Reduce your dryer electricity costs – 11 effective tips

Few household appliances consume more power than dryers. To help you keep your electricity bills and carbon footprint low, here are 11 useful tips:

  1. Reduce usage. The most effective way to reduce the cost to run your dryer is to use it less. Only use your dryer when you have a full load and consider hanging your clothes out to dry. Electric drying racks use considerably less power than dryers and internal drying racks use no electricity at all. If you can reduce your usage, you’ll reduce your expenses and carbon footprint.
  2. Stop overloading. It takes longer to dry a load of clothes if the dryer is overloaded. As a result, you’ll need to run the dryer longer, which uses more power, ultimately increasing your electricity bill.
  3. Use the spin option on your washing machine. Make sure there is no excess water by using the spin option on your washing machine. Alternatively, spin dryers may be a good option for you. They consume considerably less electricity as they don’t use heating elements. High speed spinning can extract a considerable amount of water from clothes.
  4. Don’t go straight from the washer. Throwing clothes into a dryer immediately after washing can result in longer drying times, and therefore, higher running costs. Untangle, separate, and shake clothes before putting them into the dryer to help speed up drying time.
  5. Go straight to the dryer with another load.
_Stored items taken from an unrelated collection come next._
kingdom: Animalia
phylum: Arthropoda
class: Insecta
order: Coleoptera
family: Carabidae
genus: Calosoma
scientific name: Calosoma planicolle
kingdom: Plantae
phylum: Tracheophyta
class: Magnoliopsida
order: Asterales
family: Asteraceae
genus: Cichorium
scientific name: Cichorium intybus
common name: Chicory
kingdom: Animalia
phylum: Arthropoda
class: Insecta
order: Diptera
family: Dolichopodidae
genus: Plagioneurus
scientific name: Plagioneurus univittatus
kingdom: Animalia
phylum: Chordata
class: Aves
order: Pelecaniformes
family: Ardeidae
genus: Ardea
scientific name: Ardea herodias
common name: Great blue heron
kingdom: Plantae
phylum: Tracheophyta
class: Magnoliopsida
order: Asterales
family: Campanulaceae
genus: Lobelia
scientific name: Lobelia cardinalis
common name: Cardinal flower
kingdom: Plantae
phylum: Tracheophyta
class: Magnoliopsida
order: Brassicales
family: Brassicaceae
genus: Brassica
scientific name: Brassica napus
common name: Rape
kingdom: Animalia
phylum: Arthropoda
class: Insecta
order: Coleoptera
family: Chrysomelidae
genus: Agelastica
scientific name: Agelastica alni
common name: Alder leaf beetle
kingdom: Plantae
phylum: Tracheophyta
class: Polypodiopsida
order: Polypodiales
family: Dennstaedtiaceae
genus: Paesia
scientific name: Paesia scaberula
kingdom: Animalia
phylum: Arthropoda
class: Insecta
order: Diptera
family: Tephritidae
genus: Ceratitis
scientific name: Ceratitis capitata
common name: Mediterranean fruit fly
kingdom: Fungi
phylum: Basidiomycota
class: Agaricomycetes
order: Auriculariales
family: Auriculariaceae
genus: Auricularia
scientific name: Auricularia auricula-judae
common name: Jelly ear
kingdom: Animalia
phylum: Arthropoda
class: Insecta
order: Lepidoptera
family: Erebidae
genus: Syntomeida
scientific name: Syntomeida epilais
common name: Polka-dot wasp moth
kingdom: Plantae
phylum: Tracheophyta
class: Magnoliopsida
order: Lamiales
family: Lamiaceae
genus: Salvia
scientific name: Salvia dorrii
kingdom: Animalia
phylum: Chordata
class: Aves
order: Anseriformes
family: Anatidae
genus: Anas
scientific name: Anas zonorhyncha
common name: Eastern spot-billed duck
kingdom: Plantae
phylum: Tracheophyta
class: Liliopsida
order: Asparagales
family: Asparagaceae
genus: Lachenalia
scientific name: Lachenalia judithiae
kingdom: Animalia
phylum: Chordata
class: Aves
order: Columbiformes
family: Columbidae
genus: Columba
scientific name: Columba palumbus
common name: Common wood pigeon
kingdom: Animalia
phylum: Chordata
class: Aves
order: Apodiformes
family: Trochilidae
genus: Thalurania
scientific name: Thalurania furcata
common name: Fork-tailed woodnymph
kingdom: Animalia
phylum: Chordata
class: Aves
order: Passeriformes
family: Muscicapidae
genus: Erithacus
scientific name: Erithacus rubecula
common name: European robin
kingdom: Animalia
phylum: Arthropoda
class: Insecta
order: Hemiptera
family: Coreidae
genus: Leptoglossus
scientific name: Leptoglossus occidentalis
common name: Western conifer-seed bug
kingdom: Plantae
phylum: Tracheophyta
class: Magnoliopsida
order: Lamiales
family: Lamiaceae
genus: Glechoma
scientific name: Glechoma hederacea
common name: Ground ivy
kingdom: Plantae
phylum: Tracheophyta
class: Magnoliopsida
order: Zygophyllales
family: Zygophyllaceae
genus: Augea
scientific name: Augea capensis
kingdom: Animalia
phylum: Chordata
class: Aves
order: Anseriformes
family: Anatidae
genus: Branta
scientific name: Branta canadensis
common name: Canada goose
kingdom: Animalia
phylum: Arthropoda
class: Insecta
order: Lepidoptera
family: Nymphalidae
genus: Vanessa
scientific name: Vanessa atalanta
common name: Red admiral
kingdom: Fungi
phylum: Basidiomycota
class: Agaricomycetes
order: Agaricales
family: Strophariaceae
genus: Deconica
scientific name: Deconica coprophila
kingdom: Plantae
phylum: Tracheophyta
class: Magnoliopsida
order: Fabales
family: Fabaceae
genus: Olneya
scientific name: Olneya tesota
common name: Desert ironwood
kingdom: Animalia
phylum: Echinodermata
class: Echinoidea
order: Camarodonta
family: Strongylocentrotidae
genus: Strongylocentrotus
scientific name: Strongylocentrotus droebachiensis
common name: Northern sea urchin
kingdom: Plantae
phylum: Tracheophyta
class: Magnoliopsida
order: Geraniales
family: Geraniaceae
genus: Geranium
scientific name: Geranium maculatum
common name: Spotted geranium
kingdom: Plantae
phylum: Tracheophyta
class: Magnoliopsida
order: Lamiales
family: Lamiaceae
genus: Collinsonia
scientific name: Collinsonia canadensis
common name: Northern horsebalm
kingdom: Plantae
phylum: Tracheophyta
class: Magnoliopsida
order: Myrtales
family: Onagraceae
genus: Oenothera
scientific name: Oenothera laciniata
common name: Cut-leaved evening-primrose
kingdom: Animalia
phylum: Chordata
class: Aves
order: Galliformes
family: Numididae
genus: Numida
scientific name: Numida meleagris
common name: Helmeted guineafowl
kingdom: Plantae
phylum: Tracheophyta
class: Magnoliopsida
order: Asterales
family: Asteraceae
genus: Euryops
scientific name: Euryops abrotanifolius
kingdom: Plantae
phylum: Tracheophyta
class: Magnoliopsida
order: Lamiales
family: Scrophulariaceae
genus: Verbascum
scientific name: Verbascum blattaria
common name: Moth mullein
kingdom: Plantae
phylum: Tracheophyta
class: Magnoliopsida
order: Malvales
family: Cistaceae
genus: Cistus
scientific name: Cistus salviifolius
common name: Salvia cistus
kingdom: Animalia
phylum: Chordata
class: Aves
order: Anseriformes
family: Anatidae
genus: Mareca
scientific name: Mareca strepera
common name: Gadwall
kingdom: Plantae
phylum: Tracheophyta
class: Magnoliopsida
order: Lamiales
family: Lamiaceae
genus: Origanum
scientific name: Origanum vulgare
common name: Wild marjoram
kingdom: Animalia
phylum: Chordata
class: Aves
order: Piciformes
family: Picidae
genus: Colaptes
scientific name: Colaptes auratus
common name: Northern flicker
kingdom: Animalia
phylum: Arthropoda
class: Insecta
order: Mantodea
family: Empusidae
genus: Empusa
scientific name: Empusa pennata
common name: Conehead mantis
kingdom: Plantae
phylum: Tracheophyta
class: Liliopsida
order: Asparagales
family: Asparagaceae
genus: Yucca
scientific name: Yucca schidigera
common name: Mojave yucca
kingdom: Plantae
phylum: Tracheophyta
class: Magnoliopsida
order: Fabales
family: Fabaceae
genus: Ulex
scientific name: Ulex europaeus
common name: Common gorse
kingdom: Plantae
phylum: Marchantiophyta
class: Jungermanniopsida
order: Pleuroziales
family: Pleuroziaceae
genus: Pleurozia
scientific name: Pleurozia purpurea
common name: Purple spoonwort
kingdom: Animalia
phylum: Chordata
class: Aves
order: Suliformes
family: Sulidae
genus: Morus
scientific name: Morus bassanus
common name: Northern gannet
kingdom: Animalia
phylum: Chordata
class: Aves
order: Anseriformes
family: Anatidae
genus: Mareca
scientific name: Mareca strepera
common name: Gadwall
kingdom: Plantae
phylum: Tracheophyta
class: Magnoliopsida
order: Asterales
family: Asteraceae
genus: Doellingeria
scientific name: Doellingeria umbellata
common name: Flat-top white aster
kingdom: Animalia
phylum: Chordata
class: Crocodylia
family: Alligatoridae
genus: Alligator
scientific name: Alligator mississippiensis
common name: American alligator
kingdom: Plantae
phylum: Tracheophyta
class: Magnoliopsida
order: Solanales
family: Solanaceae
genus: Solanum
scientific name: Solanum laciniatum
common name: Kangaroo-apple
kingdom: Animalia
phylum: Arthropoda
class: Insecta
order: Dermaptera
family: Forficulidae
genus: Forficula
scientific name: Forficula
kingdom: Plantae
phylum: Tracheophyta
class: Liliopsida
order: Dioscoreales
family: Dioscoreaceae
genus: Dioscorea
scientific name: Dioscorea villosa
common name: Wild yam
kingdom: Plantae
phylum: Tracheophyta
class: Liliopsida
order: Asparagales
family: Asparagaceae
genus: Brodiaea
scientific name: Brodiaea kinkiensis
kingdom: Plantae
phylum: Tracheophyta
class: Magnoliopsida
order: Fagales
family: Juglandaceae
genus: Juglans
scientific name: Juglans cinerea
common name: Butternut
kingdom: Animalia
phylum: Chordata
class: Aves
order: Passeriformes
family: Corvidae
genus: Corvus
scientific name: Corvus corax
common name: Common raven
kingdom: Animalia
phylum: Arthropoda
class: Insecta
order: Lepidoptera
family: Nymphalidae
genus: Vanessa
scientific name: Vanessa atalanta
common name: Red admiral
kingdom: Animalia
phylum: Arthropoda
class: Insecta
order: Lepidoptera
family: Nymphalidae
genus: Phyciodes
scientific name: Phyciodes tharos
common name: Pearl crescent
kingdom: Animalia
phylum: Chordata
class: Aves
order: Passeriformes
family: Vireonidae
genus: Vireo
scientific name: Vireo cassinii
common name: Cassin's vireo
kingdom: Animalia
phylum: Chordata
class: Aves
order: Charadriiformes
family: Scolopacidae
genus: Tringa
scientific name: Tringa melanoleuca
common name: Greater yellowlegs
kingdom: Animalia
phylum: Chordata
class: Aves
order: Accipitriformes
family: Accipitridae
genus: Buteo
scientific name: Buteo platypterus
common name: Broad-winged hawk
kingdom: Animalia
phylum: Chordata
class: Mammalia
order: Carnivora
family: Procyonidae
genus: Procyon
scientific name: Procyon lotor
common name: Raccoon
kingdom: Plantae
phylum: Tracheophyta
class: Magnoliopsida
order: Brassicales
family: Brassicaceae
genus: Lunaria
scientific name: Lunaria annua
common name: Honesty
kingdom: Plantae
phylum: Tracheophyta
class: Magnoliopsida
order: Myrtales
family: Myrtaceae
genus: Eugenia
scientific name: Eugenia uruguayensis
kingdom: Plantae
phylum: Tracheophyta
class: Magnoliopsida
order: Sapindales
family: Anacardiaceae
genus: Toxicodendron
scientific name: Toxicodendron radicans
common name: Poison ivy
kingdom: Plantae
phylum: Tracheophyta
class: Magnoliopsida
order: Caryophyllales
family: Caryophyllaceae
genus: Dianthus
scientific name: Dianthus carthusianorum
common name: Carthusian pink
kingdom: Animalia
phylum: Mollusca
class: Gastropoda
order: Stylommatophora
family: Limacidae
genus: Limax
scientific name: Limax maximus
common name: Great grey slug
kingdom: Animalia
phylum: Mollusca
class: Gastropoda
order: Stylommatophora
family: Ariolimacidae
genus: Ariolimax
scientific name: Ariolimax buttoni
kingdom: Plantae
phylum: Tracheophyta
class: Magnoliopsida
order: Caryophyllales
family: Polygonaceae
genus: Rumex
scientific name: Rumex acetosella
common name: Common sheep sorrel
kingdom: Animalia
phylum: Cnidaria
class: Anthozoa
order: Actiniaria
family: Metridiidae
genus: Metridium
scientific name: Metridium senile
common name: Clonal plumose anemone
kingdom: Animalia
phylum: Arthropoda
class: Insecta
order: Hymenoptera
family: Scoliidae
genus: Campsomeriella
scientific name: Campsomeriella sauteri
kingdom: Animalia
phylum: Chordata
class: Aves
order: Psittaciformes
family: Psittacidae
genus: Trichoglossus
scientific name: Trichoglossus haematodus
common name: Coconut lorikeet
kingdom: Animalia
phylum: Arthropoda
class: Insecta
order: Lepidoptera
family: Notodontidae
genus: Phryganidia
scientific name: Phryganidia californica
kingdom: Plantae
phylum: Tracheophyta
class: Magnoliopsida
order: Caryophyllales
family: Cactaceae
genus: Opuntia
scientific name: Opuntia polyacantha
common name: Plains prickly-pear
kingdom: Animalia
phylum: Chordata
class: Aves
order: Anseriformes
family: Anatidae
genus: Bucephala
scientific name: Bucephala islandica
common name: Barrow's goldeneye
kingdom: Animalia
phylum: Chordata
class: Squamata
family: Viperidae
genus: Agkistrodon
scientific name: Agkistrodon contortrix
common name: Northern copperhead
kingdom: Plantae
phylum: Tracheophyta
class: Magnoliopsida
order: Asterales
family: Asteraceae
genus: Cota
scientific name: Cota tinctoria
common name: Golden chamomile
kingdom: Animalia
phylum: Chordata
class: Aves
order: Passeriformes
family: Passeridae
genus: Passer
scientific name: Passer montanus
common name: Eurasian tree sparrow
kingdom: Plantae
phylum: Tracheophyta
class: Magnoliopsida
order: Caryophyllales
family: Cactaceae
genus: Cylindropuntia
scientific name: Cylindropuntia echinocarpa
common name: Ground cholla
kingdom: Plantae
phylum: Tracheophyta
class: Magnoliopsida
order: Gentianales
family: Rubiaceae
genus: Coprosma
If you have multiple loads to dry, try not to have a gap between the loads. By not allowing the dryer to cool, you can save electricity. Removing the need for the appliance to reheat in order to start drying again will help keep your running costs low. 
  6. Consider dryer balls. Dryer balls (see example on Amazon) help increase air circulation while drying. As a result, they help speed up drying times.
  7. Use eco or auto dry modes, if available. These settings help ensure that your dryer doesn’t run longer than needed.
  8. Maintain your dryer. Make sure your vent and lint filter are clear, and the water drawer is empty. Disregarding maintenance requirements will result in your dryer being inefficient and more expensive to run.
  9. Consider moving your dryer. Dryers in cool areas need to use more power to heat, and as a result, are more expensive to run. If your dryer is in a garage, consider moving it inside. Be sure not to place a dryer next to a cooler / freezer as this will increase the power consumption requirements of both appliances.
  10. Dry at night, if you’re on an appropriate tariff. Many electricity providers offer discounted unit / kWh rates during off-peak hours. The discounted rates can cut your dryer running costs by approx. 50%. Consider getting in touch with your utility provider to see if a night-saver tariff is suitable for you.
  11. Consider switching utility provider. This is a great way to reduce your overall energy bills, not just your dryer running costs. Energy providers typically offer considerable discounts to attract new customers, so consider shopping around.


Final thoughts

As mentioned, few household appliances consume more electricity than dryers. As a result, they are one of the most expensive devices in your home to run.

I hope that you now have a good sense of how much it costs to run a clothes dryer.

And I also hope that the 11 tips to reduce your dryer electricity costs helps keep your bills low.

They also have the added benefit of keeping your carbon footprint low.

The more people that reduce their dryer’s power consumption, the better it is for the environment and their pockets.